Os atiradores Guilherme Taucci Monteiro, de 17 anos, e Luiz Henrique de Castro, de 25 anos, que mataram pelo menos 10 pessoas e depois se suicidaram em uma escola em Suzano, no interior de São Paulo, nesta quartafeira (13), utilizaram uma comunidade extremista na internet para pedir dicas sobre como planejar o ataque e obter armas para o crime.

Imagens obtidas pelo R7 retratam alguns tópicos criados pelos dois atiradores no Dogolochan, um polêmico fórum na internet em que usuários violam direitos humanos e estimulam a prática de crimes.

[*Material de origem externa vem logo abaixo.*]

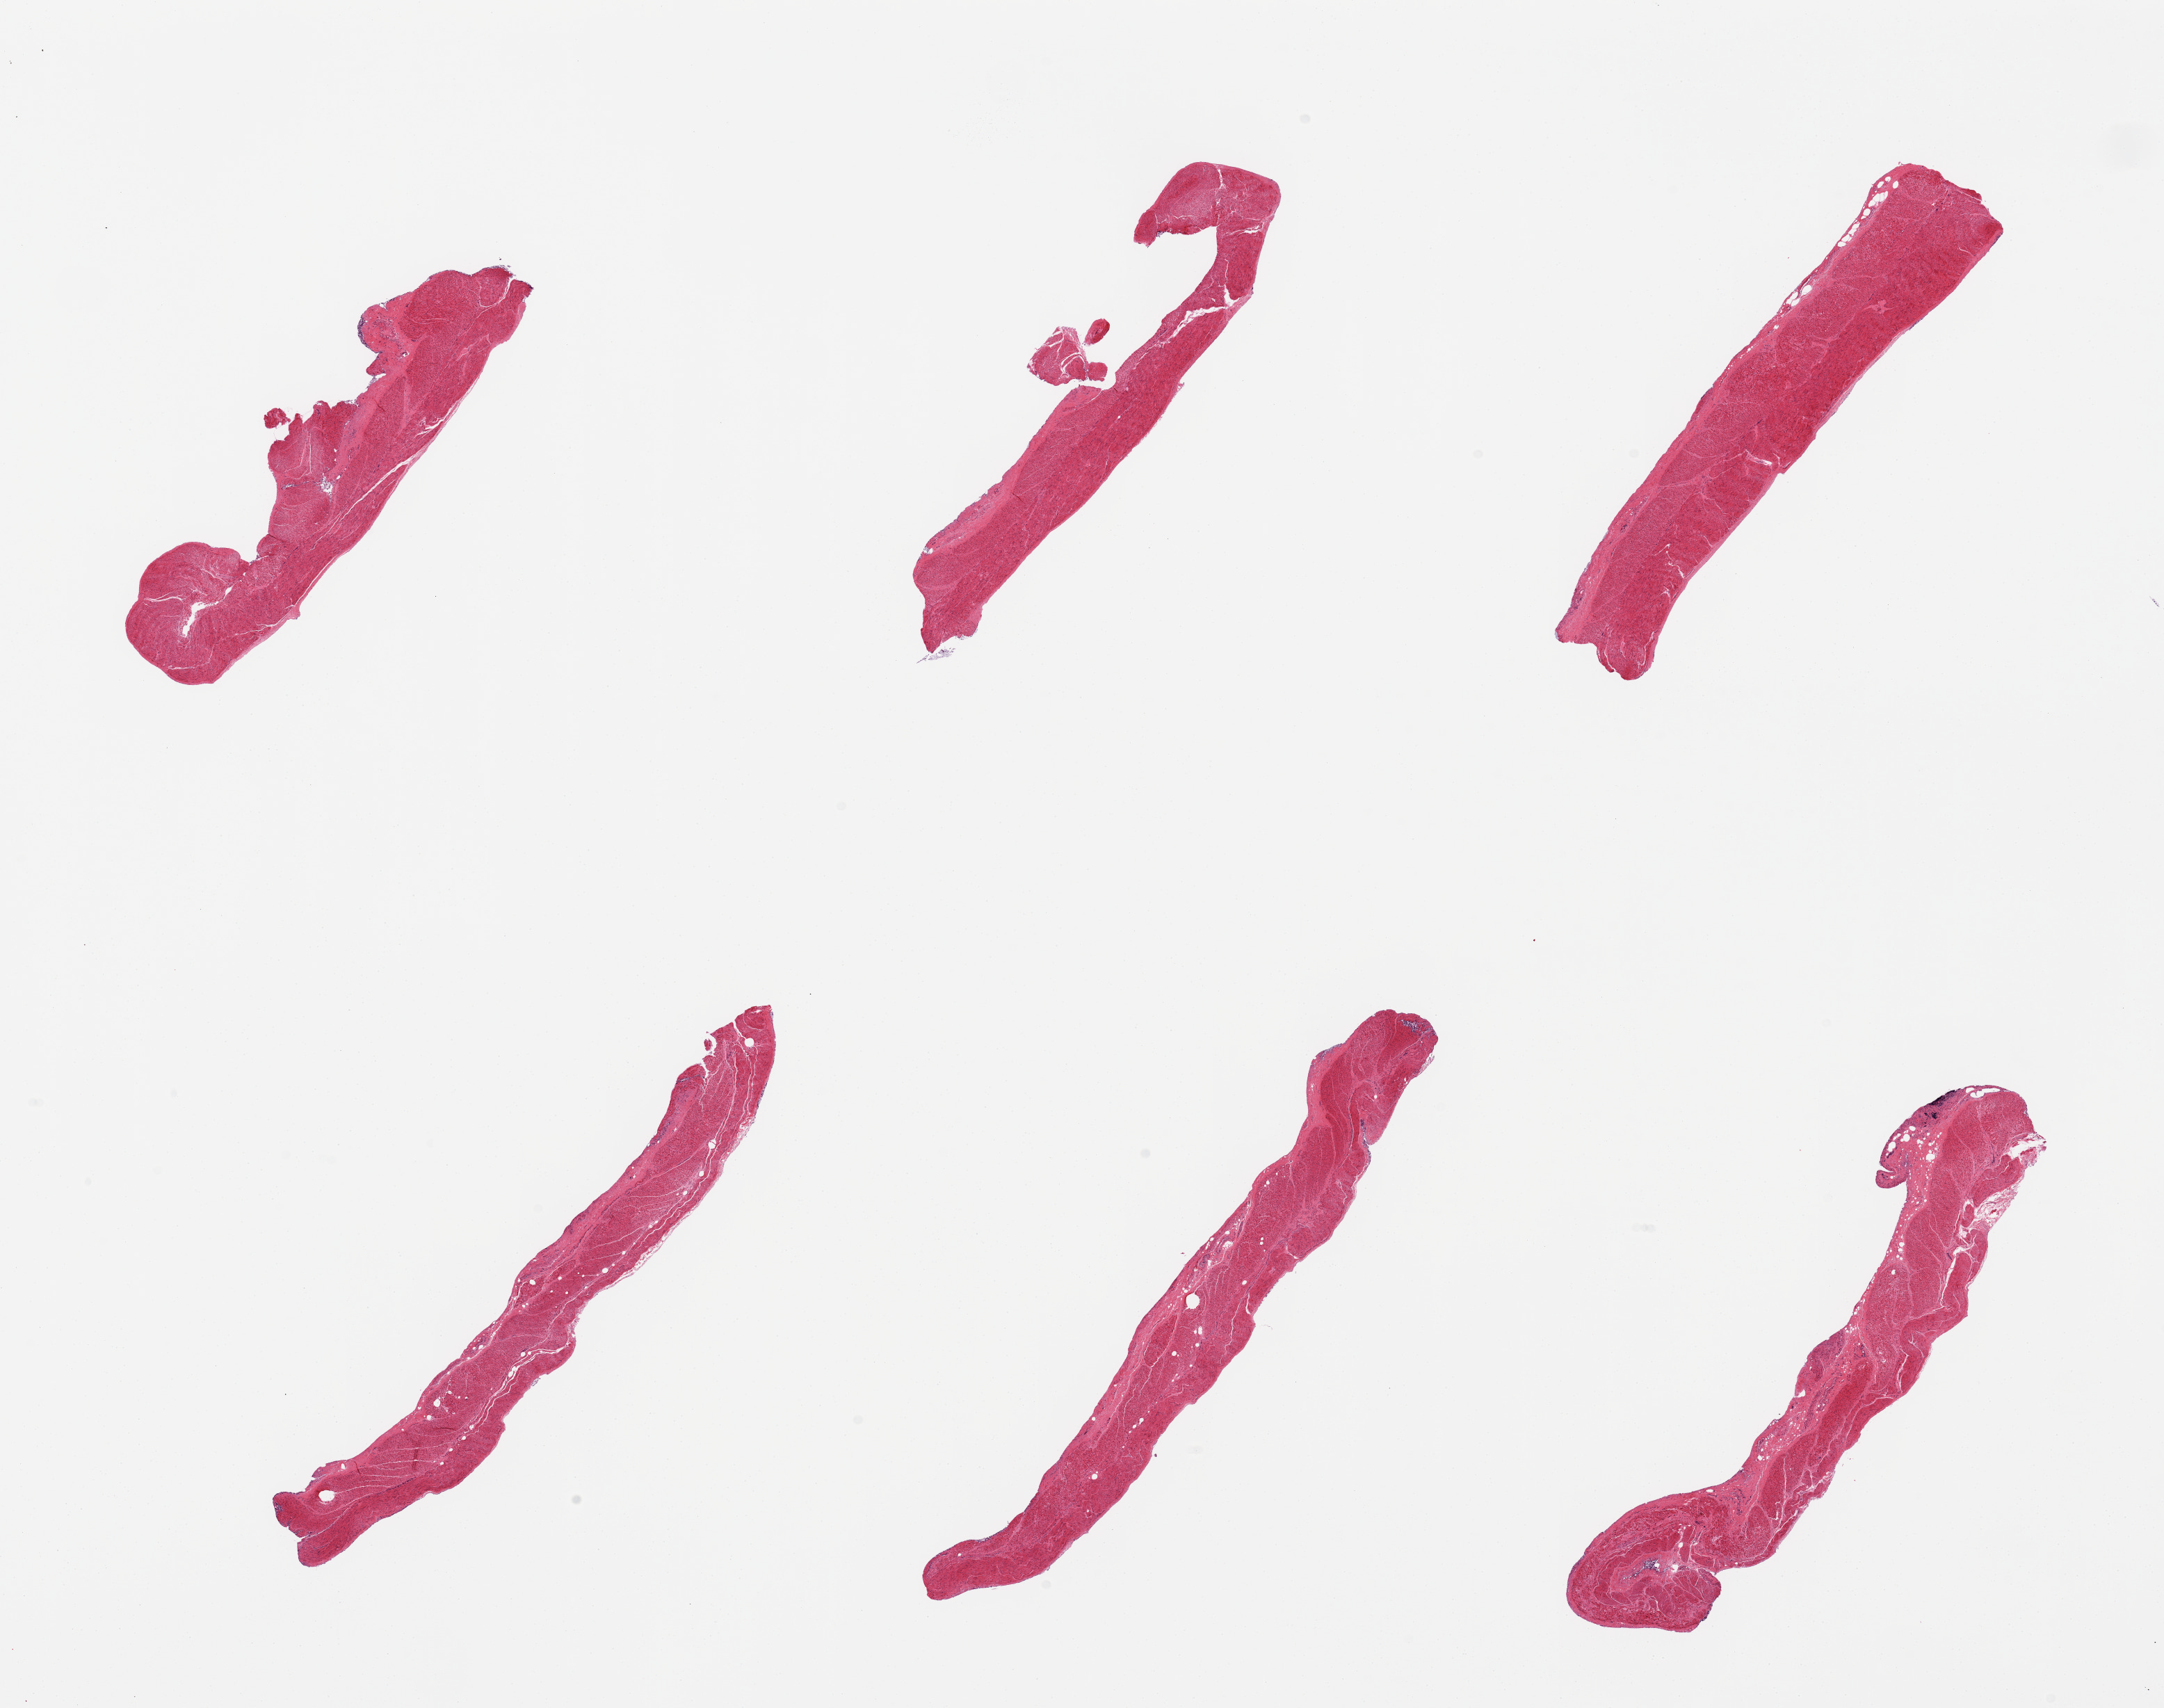
Whole-slide image, haematoxylin and eosin stain, brightfield, shown as a low-resolution overview of the whole scanned area (about 24.6 x 19.4 mm, from a 20x scan). PAXgene-fixed paraffin-embedded (PFPE) section. Target tissue: sigmoid colon. Tissue donor sample.
Review note (as recorded): 6 pieces.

Em uma das publicações, Luiz questionou aos frequentadores quais as melhores formas para matar mais pessoas. Após receber conselhos de alguns frequentadores, ele agradeceu a um dos administradores do chan: “Esperamos do fundo dos nossos coração (sic) não cometer este ato em vão (…). Fique com Deus, meu mentor”. Em outro texto postado, o administrador secreto que teria dado dicas a Luiz afirmou que o atirador teria entrado em contato com ele em uma conversa privada para buscar um canal através do qual ele conseguisse adquirir um revólver calibre 22.

Comemoração

Enquanto familiares se debruçam sobre os corpos das vítimas assassinadas na tragédia, usuários do Dogolochan elevaram os dois atiradores ao posto de heróis. Em algumas publicações, pessoas fazem referências à música “Pumped Up Kicks”, da banda Foster The People. A letra narra a história de um jovem que dispara contra colegas de escola. De acordo com informações da Vice, o 55chan, inclusive, colocou a música para tocar automaticamente sempre que o site for aberto.  Usuários até chegaram a lamentar que os dois atiradores não conseguiram “superar” o número de mortos do Massacre de Realengo, comentido por Wellington Menezes de Oliveira, em 2011. Na ocasião, o homem foi responsável pela morte de 12 crianças e após o crime cometeu suicídio. O Dogolochan também está ligado a este crime.

O Dogolochan foi criado em 2013 pelo hacker Marcelo Valle Silveira Mello. Ele foi a primeira pessoa condenada pela justiça brasileira pelo crime de racismo naninternet, em 2009.

No dia 10 de maio do ano passado, o criminoso foi preso durante a realização da Operação Bravata, da Polícia Federal.